### Exercise details
Return each line in the items that contains the string "values".

(Chart interpretation exercises)
-- Opening Marker --
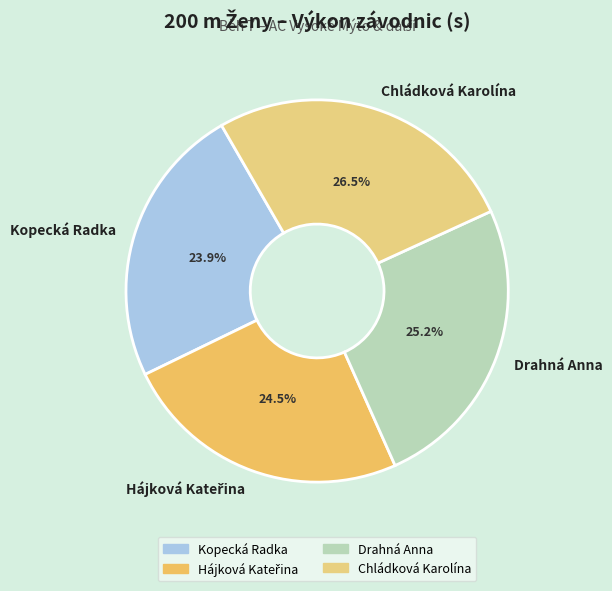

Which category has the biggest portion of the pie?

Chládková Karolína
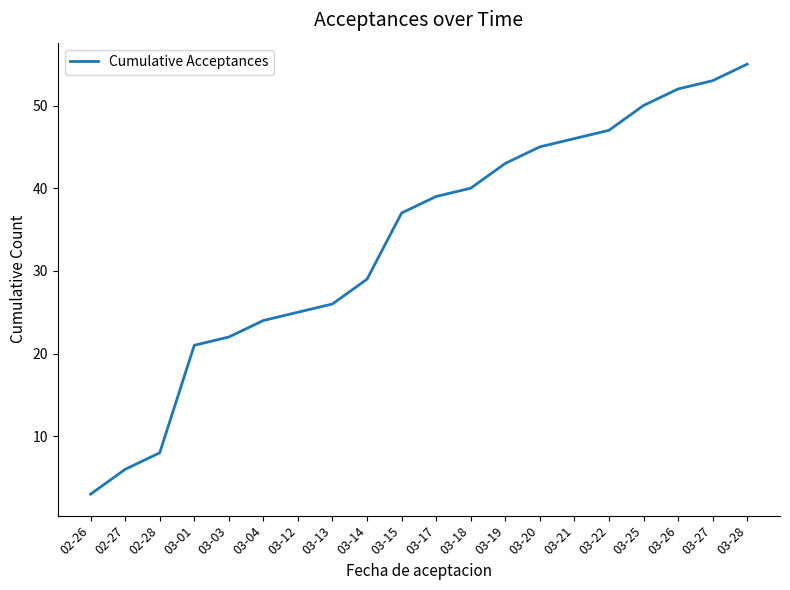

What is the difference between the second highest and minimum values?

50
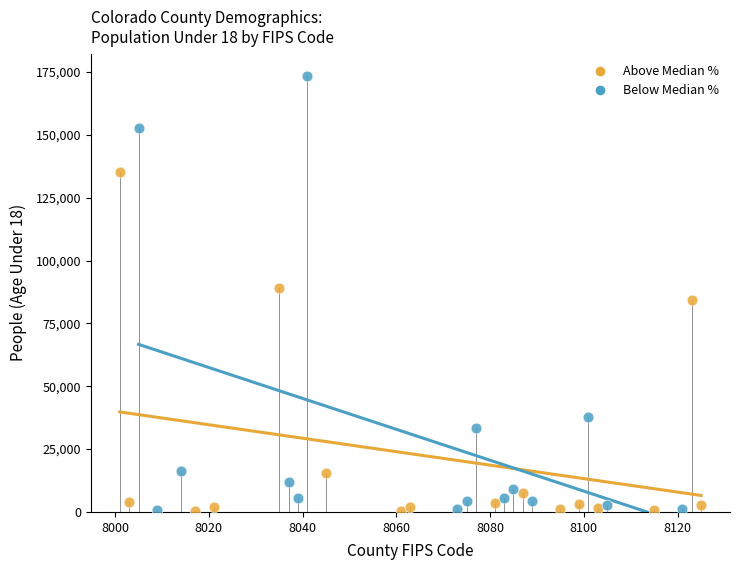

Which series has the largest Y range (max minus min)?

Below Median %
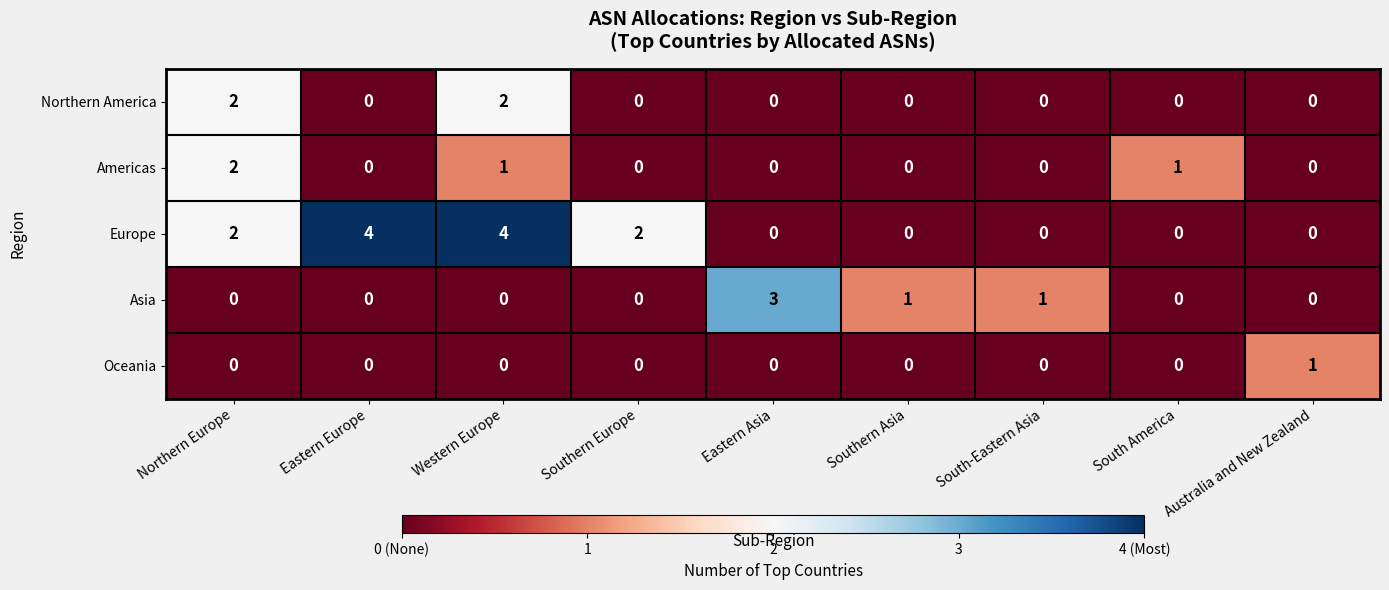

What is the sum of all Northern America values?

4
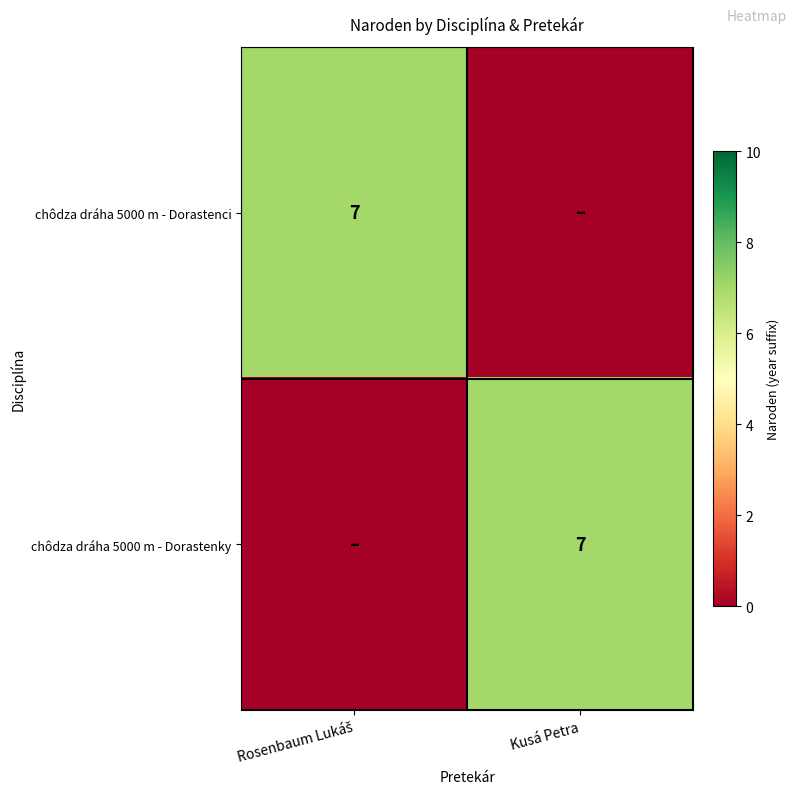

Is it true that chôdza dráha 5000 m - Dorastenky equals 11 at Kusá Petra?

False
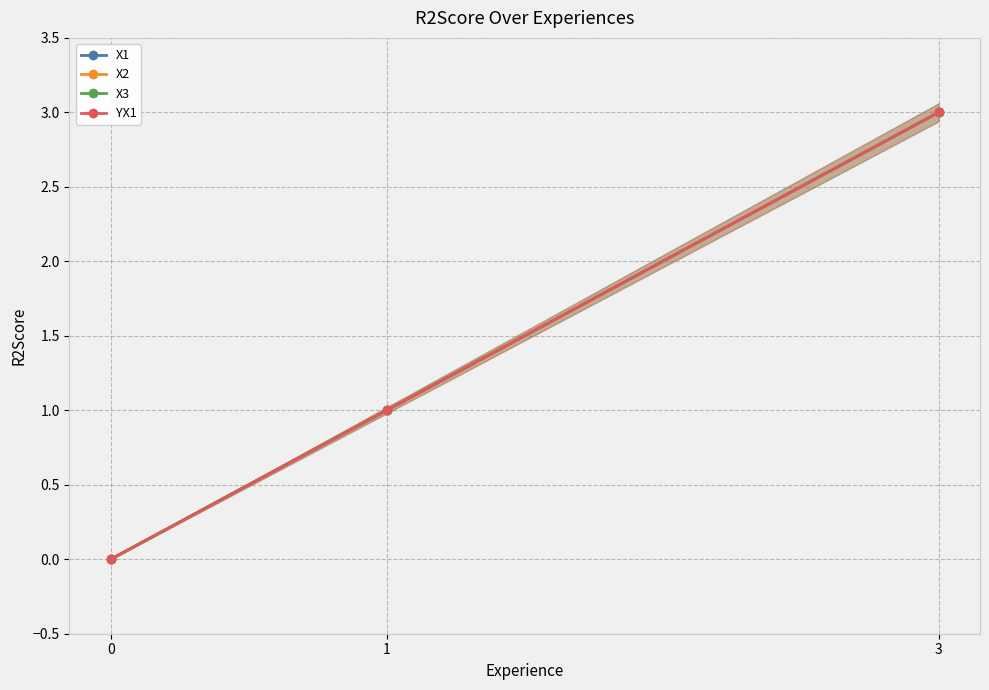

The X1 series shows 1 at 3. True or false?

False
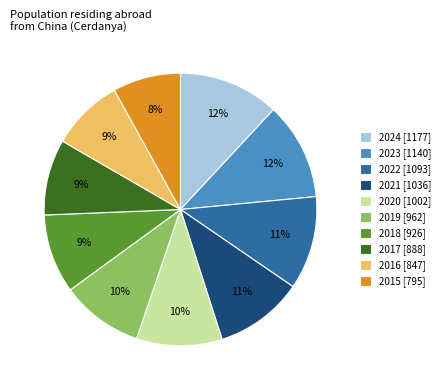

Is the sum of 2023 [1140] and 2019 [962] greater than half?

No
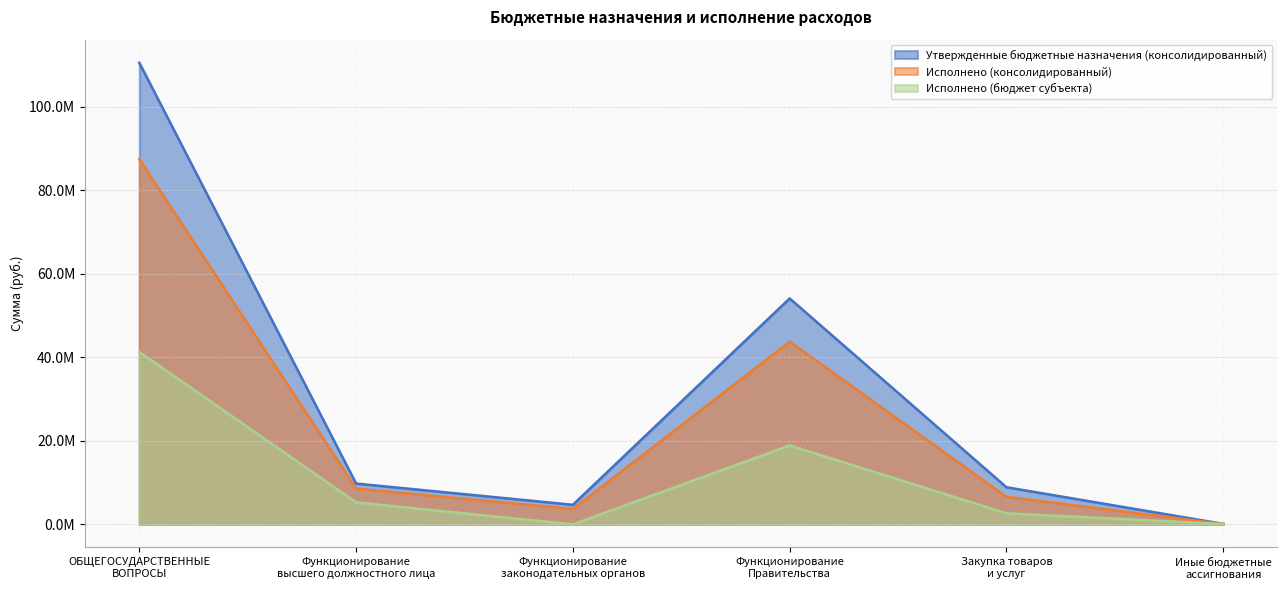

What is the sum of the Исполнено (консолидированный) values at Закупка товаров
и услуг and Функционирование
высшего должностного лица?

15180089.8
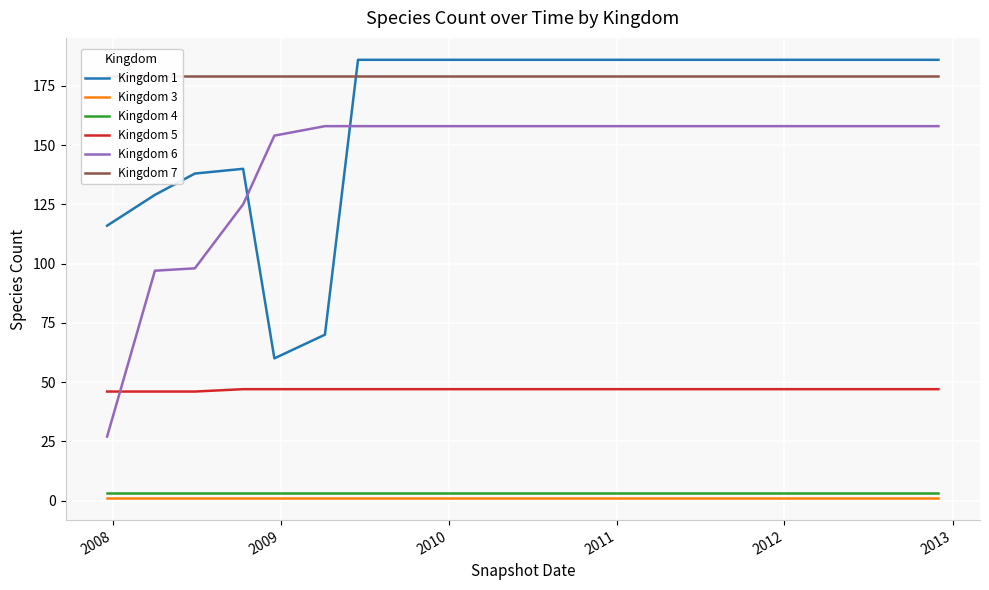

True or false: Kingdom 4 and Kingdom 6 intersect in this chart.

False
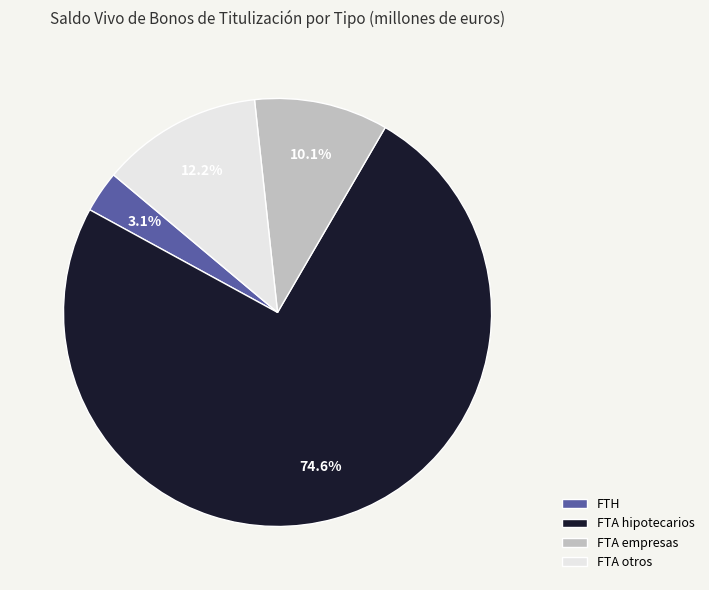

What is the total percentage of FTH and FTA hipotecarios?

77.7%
-- Closing Marker --
### Response to this task
What is the difference between the second highest and minimum values?
What is the sum of all Northern America values?
What is the sum of the Исполнено (консолидированный) values at Закупка товаров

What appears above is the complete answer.